When the line containing "novidades e" appears in the entries below, begin printing there and stop after the line containing "kostnader om ulykken skyldes"; print each of those lines exactly and no other line.

(Beginning of Data for processing)

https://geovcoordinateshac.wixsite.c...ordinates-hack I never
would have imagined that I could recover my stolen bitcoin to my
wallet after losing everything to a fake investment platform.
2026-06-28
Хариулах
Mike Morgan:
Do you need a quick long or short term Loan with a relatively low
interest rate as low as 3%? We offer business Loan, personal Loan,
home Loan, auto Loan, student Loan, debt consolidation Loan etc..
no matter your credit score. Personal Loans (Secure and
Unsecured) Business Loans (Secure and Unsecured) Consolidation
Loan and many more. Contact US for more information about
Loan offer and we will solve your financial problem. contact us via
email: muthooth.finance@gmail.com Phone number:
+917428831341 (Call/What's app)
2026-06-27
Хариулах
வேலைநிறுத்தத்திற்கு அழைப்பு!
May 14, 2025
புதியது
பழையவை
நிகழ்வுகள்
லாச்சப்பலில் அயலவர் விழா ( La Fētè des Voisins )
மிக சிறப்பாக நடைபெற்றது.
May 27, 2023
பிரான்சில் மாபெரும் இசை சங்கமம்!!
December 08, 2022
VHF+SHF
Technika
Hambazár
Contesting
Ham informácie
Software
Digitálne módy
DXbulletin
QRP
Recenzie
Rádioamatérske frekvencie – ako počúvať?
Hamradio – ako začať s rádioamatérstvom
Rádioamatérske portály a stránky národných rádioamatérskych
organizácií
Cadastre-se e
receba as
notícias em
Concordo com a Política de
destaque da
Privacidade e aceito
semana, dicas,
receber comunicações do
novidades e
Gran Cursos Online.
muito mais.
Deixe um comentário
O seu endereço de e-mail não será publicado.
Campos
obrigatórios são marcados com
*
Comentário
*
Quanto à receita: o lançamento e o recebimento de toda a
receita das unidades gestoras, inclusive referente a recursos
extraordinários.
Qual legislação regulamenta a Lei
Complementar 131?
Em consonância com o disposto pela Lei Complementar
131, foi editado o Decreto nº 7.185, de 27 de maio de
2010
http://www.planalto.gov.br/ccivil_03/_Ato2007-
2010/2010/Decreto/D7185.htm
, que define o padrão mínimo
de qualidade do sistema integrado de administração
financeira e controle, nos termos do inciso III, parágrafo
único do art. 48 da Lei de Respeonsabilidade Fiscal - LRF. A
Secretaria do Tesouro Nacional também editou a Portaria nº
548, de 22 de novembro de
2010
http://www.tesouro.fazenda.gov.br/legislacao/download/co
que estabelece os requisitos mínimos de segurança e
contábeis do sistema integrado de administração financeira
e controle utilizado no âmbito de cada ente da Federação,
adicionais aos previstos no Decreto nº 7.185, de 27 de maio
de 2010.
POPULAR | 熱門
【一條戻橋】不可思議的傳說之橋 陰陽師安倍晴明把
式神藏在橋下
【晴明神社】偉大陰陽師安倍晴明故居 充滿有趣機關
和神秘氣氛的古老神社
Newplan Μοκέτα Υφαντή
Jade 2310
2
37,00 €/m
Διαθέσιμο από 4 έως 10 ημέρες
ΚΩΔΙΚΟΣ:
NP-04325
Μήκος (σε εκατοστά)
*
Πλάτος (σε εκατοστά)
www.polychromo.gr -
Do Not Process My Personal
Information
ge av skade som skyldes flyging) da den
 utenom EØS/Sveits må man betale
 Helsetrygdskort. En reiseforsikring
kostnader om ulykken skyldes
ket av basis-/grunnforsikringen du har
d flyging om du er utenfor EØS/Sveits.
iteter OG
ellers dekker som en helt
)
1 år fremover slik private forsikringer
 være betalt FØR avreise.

(End of Data for processing)
(Beginning of Data for processing)

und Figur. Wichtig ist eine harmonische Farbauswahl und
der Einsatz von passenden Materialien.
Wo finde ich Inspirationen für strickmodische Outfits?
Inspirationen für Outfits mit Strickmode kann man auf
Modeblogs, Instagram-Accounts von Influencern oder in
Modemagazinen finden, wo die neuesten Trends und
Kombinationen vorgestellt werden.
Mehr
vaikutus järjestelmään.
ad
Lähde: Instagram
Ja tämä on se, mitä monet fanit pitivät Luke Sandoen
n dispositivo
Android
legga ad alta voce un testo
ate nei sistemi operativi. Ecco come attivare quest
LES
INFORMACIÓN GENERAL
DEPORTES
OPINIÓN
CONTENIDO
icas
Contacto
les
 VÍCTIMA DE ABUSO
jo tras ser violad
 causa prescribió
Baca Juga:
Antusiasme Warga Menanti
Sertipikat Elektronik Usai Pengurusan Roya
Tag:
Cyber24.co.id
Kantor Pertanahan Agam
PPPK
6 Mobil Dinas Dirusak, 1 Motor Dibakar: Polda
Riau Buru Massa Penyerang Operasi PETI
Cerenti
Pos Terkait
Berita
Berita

(End of Data for processing)

**Result for this exercise:**
novidades e
Gran Cursos Online.
muito mais.
Deixe um comentário
O seu endereço de e-mail não será publicado.
Campos
obrigatórios são marcados com
*
Comentário
*
Quanto à receita: o lançamento e o recebimento de toda a
receita das unidades gestoras, inclusive referente a recursos
extraordinários.
Qual legislação regulamenta a Lei
Complementar 131?
Em consonância com o disposto pela Lei Complementar
131, foi editado o Decreto nº 7.185, de 27 de maio de
2010
http://www.planalto.gov.br/ccivil_03/_Ato2007-
2010/2010/Decreto/D7185.htm
, que define o padrão mínimo
de qualidade do sistema integrado de administração
financeira e controle, nos termos do inciso III, parágrafo
único do art. 48 da Lei de Respeonsabilidade Fiscal - LRF. A
Secretaria do Tesouro Nacional também editou a Portaria nº
548, de 22 de novembro de
2010
http://www.tesouro.fazenda.gov.br/legislacao/download/co
que estabelece os requisitos mínimos de segurança e
contábeis do sistema integrado de administração financeira
e controle utilizado no âmbito de cada ente da Federação,
adicionais aos previstos no Decreto nº 7.185, de 27 de maio
de 2010.
POPULAR | 熱門
【一條戻橋】不可思議的傳說之橋 陰陽師安倍晴明把
式神藏在橋下
【晴明神社】偉大陰陽師安倍晴明故居 充滿有趣機關
和神秘氣氛的古老神社
Newplan Μοκέτα Υφαντή
Jade 2310
2
37,00 €/m
Διαθέσιμο από 4 έως 10 ημέρες
ΚΩΔΙΚΟΣ:
NP-04325
Μήκος (σε εκατοστά)
*
Πλάτος (σε εκατοστά)
www.polychromo.gr -
Do Not Process My Personal
Information
ge av skade som skyldes flyging) da den
 utenom EØS/Sveits må man betale
 Helsetrygdskort. En reiseforsikring
kostnader om ulykken skyldes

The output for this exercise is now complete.